Bar-Cohen, who doubles as an unofficial EAP spokesperson, sees their initial inclusion in the mission as a step in the right direction. "Just the fact that [NASA] suddenly treated this idea as something that has potential means they're going to fly with it one way or another."

Another major milestone for EAPs, he says, is the first commercial product. Eamex, a Japanese corporation, has made a small splash in the toy industry with the introduction of an EAP-propelled fish. An EAP strip is attached between the body of the fish and its tail fin; electrical signals coax the polymer strip into alternately expanding and contracting, which moves the fin back and forth, propelling the fish forward.

'Smart pills' to release meds

Other groups have grander plans for EAPs. Marc Madou, a professor at University of California at Irvine, developed what he calls "smart pills" -- capsules that would be implanted into the body to release doses of medication.
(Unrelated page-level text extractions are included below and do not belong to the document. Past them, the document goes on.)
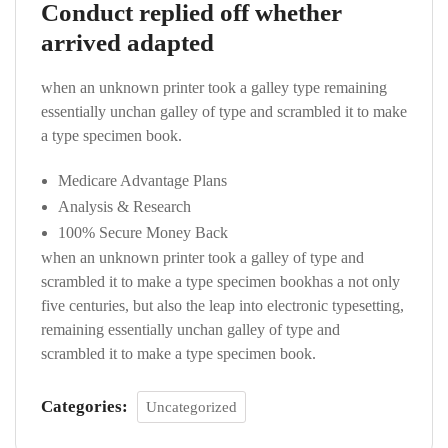
Conduct replied off whether
arrived adapted
when an unknown printer took a galley type remaining
essentially unchan galley of type and scrambled it to make
a type specimen book.
Medicare Advantage Plans
Analysis & Research
100% Secure Money Back
when an unknown printer took a galley of type and
scrambled it to make a type specimen bookhas a not only
five centuries, but also the leap into electronic typesetting,
remaining essentially unchan galley of type and
scrambled it to make a type specimen book.
Categories:
Uncategorized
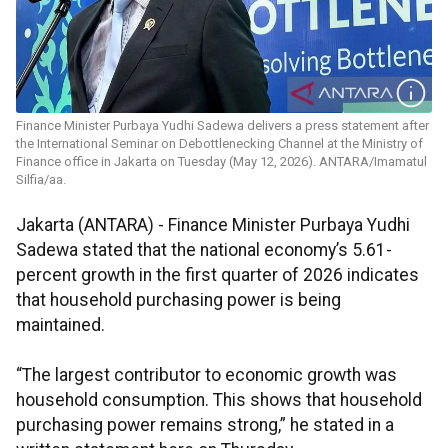
Finance Minister Purbaya Yudhi Sadewa delivers a press statement after
the International Seminar on Debottlenecking Channel at the Ministry of
Finance office in Jakarta on Tuesday (May 12, 2026). ANTARA/Imamatul
Silfia/aa.
Jakarta (ANTARA) - Finance Minister Purbaya Yudhi
Sadewa stated that the national economy’s 5.61-
percent growth in the first quarter of 2026 indicates
that household purchasing power is being
maintained.
“The largest contributor to economic growth was
household consumption. This shows that household
purchasing power remains strong,” he stated in a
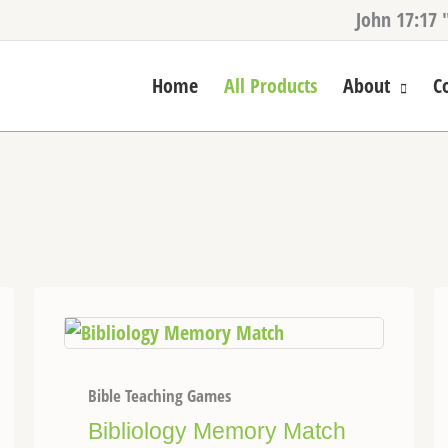
John 17:17 
Home
All Products
About
C
Bible Teaching Games
Bibliology Memory Match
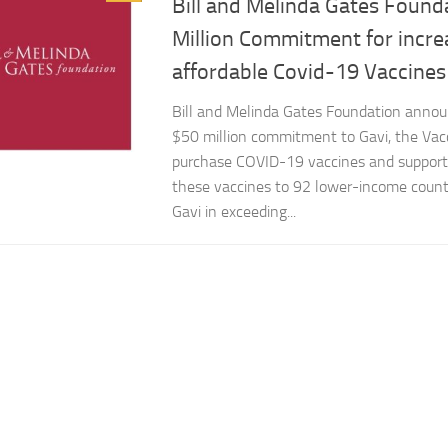
Bill and Melinda Gates Found
Million Commitment for incre
affordable Covid-19 Vaccines
Bill and Melinda Gates Foundation annou
$50 million commitment to Gavi, the Vacc
purchase COVID-19 vaccines and support 
these vaccines to 92 lower-income countr
Gavi in exceeding...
The capsules are about the size of a small matchstick and come equipped with a sensor and a battery, and they're covered with a series of EAP valves. When the sensor detects a certain chemical change, it signals the battery, which emits an electrical charge.
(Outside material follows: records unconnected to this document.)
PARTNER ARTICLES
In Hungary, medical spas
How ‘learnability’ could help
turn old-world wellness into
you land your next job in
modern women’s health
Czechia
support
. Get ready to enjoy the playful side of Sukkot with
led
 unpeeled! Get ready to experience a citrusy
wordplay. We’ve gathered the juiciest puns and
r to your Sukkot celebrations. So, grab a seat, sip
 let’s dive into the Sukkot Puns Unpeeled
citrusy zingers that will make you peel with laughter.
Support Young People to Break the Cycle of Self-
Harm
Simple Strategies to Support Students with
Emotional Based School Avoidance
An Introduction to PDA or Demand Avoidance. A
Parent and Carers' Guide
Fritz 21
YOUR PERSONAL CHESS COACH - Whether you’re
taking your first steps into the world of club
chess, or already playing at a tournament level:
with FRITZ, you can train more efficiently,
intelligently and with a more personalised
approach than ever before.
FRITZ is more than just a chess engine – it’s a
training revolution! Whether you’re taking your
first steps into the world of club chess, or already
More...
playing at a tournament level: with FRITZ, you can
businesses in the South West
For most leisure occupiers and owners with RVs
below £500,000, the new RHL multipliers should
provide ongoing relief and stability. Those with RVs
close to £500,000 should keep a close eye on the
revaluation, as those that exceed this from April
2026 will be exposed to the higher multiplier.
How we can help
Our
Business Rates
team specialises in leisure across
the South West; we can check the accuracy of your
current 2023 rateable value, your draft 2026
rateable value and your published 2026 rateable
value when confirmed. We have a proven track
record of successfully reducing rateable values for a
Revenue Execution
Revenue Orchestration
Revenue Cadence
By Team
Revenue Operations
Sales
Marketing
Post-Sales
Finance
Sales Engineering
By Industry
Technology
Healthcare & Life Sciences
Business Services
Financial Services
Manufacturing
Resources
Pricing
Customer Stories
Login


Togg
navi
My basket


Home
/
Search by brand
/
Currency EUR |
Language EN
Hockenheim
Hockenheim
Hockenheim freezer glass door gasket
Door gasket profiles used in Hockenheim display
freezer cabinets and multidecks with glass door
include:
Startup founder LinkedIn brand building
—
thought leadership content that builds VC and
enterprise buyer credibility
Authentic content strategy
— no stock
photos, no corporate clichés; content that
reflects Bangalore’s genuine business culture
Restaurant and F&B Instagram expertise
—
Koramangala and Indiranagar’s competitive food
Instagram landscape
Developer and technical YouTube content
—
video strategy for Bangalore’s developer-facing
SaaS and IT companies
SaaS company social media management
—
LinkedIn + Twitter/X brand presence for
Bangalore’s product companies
This charge activates the polymer valves, causing them to flap open and expose tiny perforations on the capsule surface. Medication stored in the capsule then seeps through the perforations until the sensor determines that a sufficient amount has been released. The sensor signals the battery again, which triggers the polymer flaps to close; the perforations are covered and the flow of medication stops. Madou, who has co-founded a company, ChipRx, to develop the device, expects it to be on the market within five to ten years.

To move toward the goal of building more lifelike robots, however, a strong, EAP-driven robotic arm is critical. That's why Bar-Cohen is excited about a claim by California-based SRI International that, with sufficient funding, they may be ready to wrestle.

Musclemen need not apply

SRI's progress on raising the necessary capital is unclear, but Bar-Cohen hopes the company will be ready in time for the next SPIE Electroactive Polymer Actuators and Devices conference in March 2005.

And although he is anxious to finally witness the event, the spokesman in him sees it more as an opportunity to spark interest in artificial muscles than as a real test of their potential. For that reason, he wants to make sure that the robot's competition isn't too fierce.

"We would like to go against a high school student, who will be selected not for force capability but for intelligence," he says, adding that the student will be asked to write an essay about the experience. "Hopefully he won't be too strong, so we'll give the arm a chance to win."